> _Task to carry out_
In the material below, find the line with "right elbow: (315, 383)" and the line with "left hip: (544, 376)", then output those two lines and every line between them, exactly.

> _Given information_
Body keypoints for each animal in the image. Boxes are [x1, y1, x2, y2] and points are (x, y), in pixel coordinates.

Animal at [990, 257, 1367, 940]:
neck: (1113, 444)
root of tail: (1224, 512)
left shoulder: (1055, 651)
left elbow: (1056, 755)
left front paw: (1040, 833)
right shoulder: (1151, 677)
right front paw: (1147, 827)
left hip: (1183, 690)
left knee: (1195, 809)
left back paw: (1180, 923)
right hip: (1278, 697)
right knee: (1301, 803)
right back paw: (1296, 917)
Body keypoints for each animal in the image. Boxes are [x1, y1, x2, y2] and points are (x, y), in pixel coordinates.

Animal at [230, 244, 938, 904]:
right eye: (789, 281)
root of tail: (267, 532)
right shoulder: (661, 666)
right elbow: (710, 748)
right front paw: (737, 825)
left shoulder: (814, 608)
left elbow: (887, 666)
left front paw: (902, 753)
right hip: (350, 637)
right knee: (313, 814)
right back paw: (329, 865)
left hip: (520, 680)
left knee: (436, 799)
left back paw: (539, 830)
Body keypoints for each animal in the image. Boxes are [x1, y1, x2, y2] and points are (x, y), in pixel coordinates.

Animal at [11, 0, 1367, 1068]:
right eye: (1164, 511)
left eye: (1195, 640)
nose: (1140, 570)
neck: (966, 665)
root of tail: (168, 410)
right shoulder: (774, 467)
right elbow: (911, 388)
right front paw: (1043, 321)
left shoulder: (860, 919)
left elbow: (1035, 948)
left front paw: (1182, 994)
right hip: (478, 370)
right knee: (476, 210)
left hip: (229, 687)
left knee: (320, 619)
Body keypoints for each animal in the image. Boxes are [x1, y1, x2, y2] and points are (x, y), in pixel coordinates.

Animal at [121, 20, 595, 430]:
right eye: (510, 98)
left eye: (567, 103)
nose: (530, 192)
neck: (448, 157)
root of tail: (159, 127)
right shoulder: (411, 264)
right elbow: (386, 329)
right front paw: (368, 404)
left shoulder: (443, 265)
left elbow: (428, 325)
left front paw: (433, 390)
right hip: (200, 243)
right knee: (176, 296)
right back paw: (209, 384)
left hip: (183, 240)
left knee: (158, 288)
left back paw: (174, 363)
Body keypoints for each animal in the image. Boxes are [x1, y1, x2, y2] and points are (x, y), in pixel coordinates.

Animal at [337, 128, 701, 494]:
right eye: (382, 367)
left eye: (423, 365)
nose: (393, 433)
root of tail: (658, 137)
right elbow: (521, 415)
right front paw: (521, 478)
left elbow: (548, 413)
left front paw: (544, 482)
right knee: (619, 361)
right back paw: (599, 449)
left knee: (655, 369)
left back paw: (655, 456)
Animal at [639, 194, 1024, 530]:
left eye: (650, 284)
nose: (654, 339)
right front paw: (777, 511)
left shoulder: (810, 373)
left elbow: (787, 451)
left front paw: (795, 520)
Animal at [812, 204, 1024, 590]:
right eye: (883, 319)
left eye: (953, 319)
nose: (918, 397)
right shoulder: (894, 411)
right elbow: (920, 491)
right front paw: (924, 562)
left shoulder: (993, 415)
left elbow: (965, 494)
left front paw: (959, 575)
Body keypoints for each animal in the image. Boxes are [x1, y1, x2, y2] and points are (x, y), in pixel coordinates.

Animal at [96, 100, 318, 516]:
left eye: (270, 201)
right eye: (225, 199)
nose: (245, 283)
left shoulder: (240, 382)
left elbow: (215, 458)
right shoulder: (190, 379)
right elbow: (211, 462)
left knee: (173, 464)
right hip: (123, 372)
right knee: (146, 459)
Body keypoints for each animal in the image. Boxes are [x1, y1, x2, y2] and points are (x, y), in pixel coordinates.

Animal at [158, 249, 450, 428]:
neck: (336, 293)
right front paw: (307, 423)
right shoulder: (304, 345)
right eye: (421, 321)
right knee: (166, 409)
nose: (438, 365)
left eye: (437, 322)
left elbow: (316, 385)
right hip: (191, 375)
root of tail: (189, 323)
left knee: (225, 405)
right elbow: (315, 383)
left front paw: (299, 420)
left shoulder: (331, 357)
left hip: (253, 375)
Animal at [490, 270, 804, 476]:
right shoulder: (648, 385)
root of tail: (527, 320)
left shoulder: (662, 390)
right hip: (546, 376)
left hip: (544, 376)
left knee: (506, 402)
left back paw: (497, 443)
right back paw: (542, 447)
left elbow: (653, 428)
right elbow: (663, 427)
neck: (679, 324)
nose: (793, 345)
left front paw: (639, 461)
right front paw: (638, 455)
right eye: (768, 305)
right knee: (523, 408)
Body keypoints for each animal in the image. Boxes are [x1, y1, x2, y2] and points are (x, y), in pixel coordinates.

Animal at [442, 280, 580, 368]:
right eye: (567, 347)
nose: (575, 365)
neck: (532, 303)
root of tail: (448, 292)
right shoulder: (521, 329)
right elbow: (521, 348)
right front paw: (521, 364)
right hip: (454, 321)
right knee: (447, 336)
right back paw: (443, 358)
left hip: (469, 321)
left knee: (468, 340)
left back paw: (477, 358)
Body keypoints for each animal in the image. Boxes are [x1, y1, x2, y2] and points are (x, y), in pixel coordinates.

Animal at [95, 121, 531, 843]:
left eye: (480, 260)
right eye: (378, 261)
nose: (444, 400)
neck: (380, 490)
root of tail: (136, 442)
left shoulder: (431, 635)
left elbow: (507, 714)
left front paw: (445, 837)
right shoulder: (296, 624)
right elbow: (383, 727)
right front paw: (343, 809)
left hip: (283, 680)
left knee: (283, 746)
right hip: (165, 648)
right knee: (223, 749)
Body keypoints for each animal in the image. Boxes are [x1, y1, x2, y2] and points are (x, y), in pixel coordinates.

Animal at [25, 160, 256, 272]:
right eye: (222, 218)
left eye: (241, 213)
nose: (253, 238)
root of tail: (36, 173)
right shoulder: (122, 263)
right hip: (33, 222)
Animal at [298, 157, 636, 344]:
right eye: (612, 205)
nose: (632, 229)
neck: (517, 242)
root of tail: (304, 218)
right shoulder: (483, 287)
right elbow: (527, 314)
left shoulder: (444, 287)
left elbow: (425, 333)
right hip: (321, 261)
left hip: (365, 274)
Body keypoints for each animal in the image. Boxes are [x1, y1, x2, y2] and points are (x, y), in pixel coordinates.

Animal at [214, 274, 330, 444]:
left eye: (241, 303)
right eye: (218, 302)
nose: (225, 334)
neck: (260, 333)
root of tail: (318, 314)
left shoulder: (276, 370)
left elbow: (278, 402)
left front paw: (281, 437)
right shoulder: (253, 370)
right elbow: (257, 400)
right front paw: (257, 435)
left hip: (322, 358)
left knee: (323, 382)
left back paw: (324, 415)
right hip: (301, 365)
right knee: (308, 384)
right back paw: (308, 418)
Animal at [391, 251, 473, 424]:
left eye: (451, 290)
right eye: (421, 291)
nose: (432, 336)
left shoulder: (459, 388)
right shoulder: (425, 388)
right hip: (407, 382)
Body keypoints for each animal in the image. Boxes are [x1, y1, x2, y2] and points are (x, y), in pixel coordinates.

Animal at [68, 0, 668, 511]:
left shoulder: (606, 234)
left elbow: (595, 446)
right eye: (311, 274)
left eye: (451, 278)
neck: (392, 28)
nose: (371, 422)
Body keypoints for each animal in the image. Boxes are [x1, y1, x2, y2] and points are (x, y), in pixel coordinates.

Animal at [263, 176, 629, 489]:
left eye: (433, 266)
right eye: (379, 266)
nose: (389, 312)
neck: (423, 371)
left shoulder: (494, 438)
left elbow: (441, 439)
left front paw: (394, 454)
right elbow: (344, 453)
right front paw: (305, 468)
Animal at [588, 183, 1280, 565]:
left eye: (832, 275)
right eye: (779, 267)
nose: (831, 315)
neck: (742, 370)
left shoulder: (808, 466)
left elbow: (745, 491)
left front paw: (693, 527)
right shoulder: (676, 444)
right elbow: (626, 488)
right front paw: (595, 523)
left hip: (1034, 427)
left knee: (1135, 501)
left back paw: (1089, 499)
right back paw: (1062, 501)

> _Answer to this problem_
right elbow: (315, 383)
left front paw: (299, 420)
left shoulder: (331, 357)
left hip: (253, 375)
Animal at [490, 270, 804, 476]:
right shoulder: (648, 385)
root of tail: (527, 320)
left shoulder: (662, 390)
right hip: (546, 376)
left hip: (544, 376)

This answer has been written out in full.